Anyway, I've been thinking (as from my post title). It's all about the perspective. Things seem to be a warmer hue this week and it's looking good. Maybe cause eating makes me happy (and fat!) but it's all good (: Been gaining a perspective on things recently which leads me to "Why me?/ Why not me?" I've realized that in most cases when something bad happens (which is usually the case), I complain a lot, whine a lot, get into a bad mood sometimes and get all moppy about things/ the following things that happen. Basically, it spoils my day. Then I get a time-out and go think a bit. "Why me?" is the first question that usually pops up in my mind. But now, "Why not me?" is how I want to think. Changing one's perspective may very well be the sugar that helps the medicine go down (: I guess, when we focus so much on the negative aspects on things that have happened we forget all the other fantastic things that are concurrently happening around us.
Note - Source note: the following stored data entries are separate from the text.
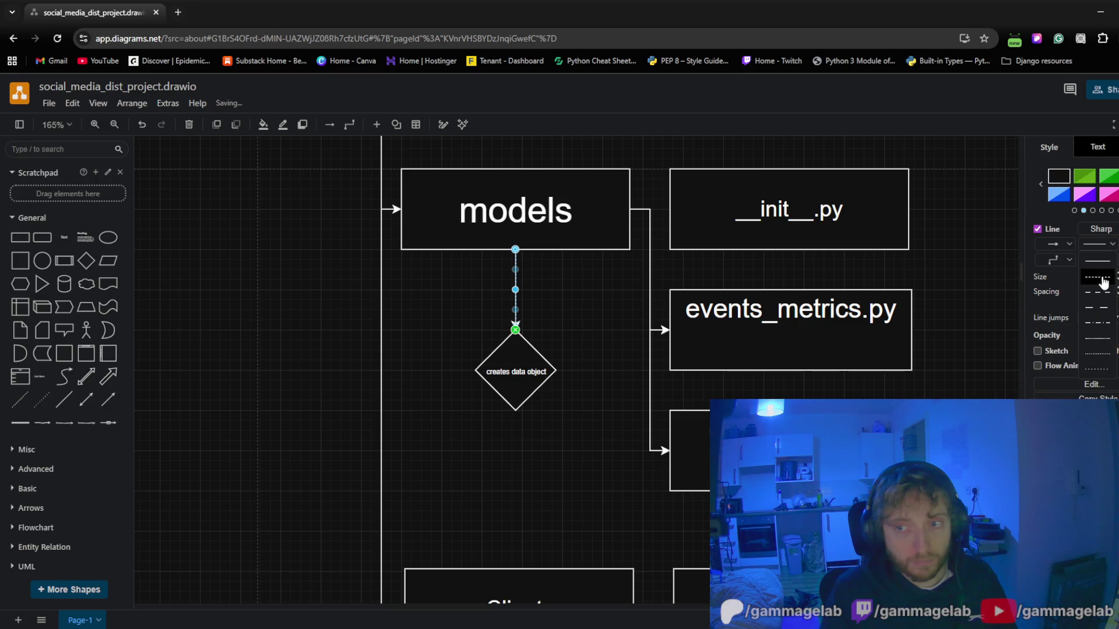
{"action": "left_click", "coordinate": [1098, 270]}
{"action": "left_click", "coordinate": [280, 408]}
{"action": "scroll", "coordinate": [265, 418], "scroll_direction": "down", "scroll_amount": 3}
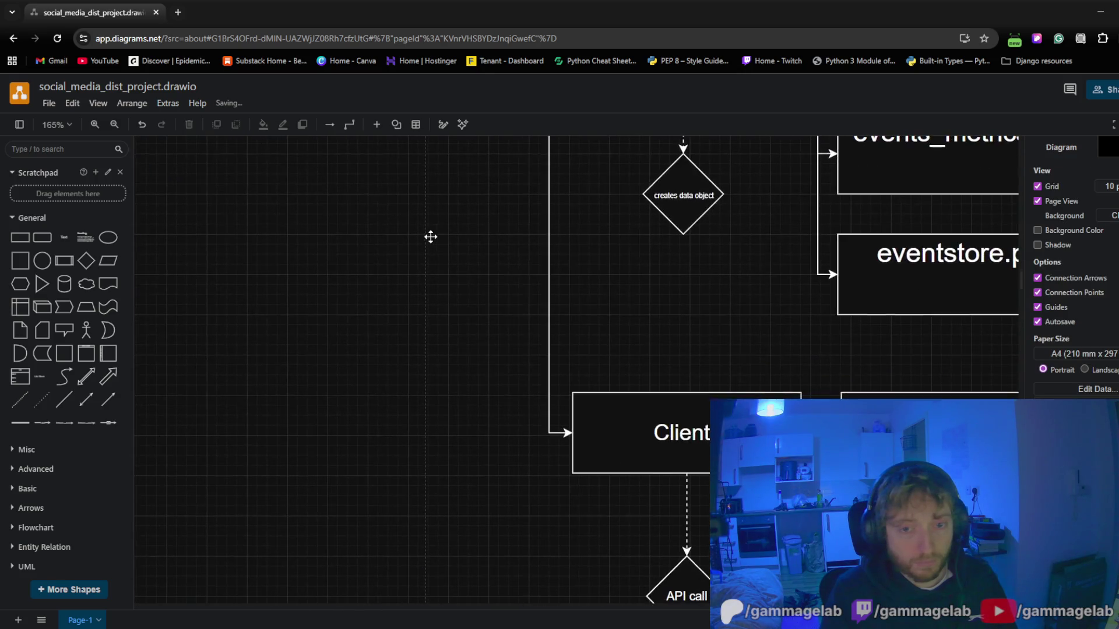
{"action": "scroll", "coordinate": [406, 379], "scroll_direction": "down", "scroll_amount": 2, "text": "ctrl"}
{"action": "scroll", "coordinate": [407, 390], "scroll_direction": "down", "scroll_amount": 1, "text": "ctrl"}
{"action": "mouse_move", "coordinate": [406, 400]}
{"action": "left_mouse_down"}
{"action": "mouse_move", "coordinate": [546, 515]}
{"action": "mouse_move", "coordinate": [548, 472]}
{"action": "left_mouse_up"}
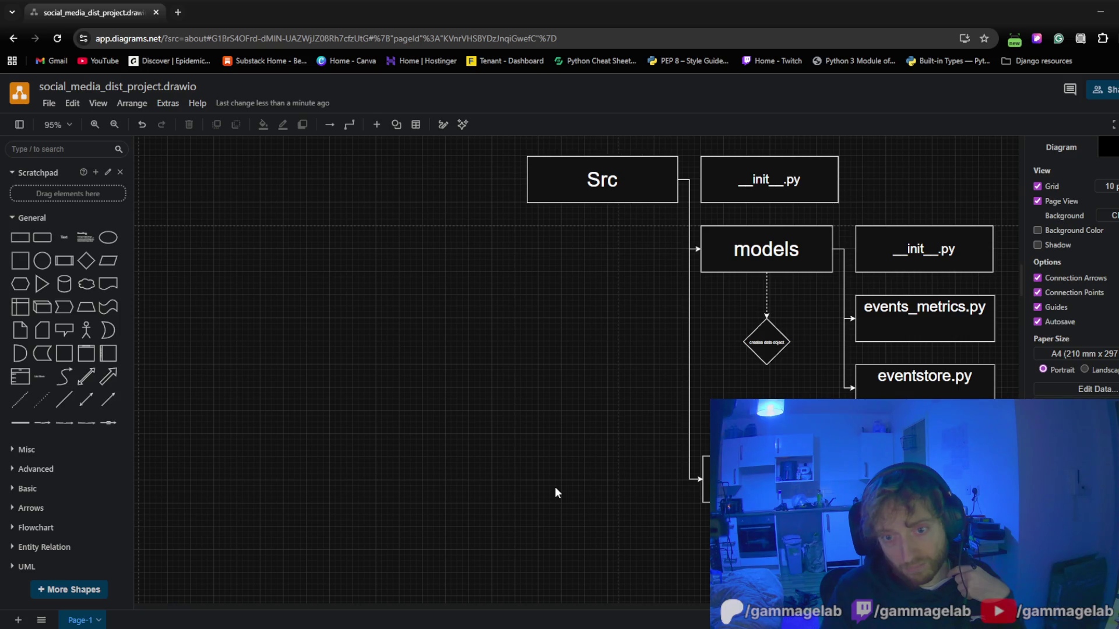
{"action": "scroll", "coordinate": [556, 493], "scroll_direction": "down", "scroll_amount": 2}
Move the models box and its files down below instagram.py
{"action": "left_click_drag", "start_coordinate": [726, 359], "coordinate": [477, 214]}
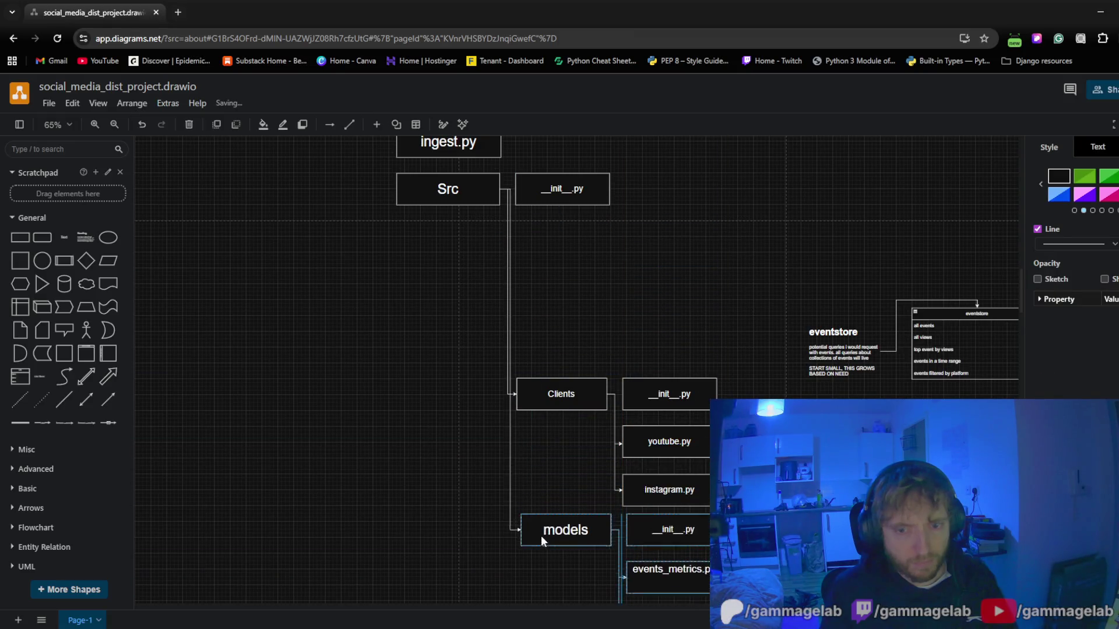
{"action": "left_click_drag", "start_coordinate": [538, 246], "coordinate": [537, 548]}
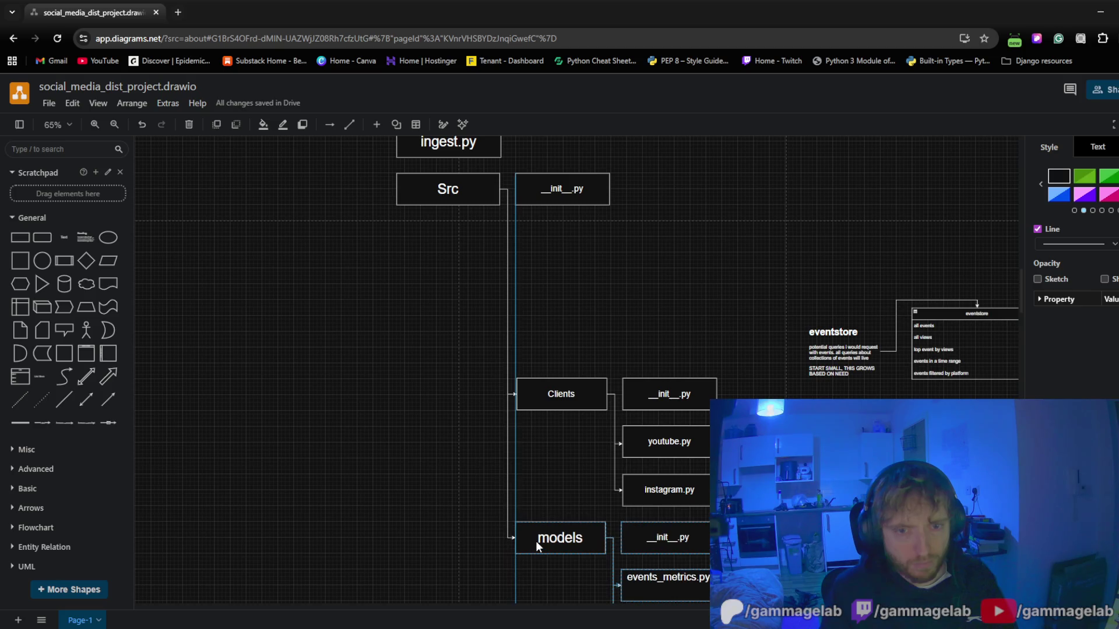
{"action": "left_click_drag", "start_coordinate": [537, 546], "coordinate": [539, 547]}
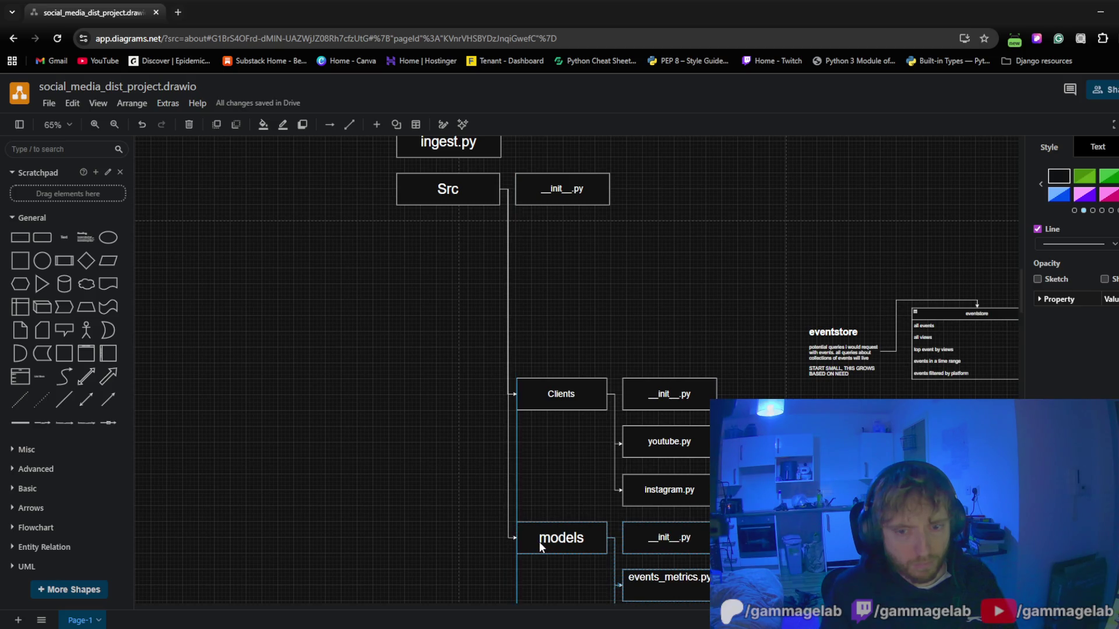
{"action": "left_click", "coordinate": [682, 307]}
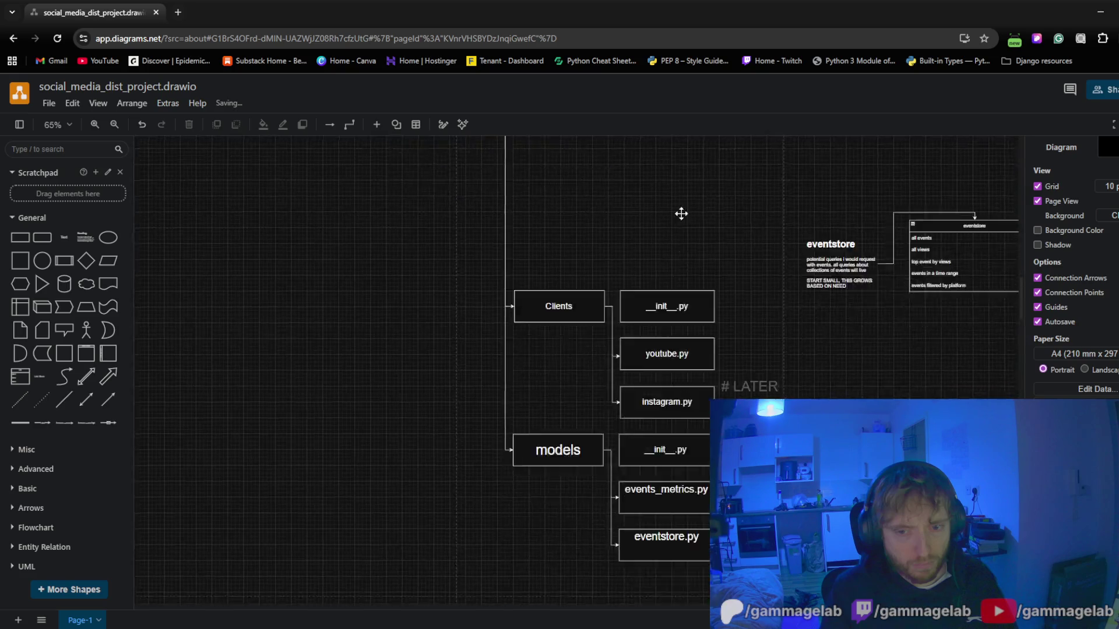
{"action": "scroll", "coordinate": [673, 394], "scroll_direction": "down", "scroll_amount": 2}
{"action": "scroll", "coordinate": [655, 490], "scroll_direction": "down", "scroll_amount": 2}
{"action": "mouse_move", "coordinate": [701, 522]}
{"action": "left_mouse_down"}
{"action": "mouse_move", "coordinate": [560, 411]}
{"action": "mouse_move", "coordinate": [521, 408]}
{"action": "left_mouse_up"}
Take for example, when I nearly fell in front of everyone during MarComm Final Presentation (not such a nice/ glam memory but okay). I know for a fact that it was embarrassing. Like really embarrassing. But it also eased up the class and the teacher. So, was it really a bad thing? I guess not! (: But it's still embarrassing.
Like even about posting this up. Had wanted to do it earlier in the afternoon but thankfully I didn't cause I thought I should have focused on studying MedSoc (which didn't really work out). But it's good cause if I had posted it up earlier, Joel would probably have one more thing to laugh at me about when he called! Haha!
So yes, remember perspective is key.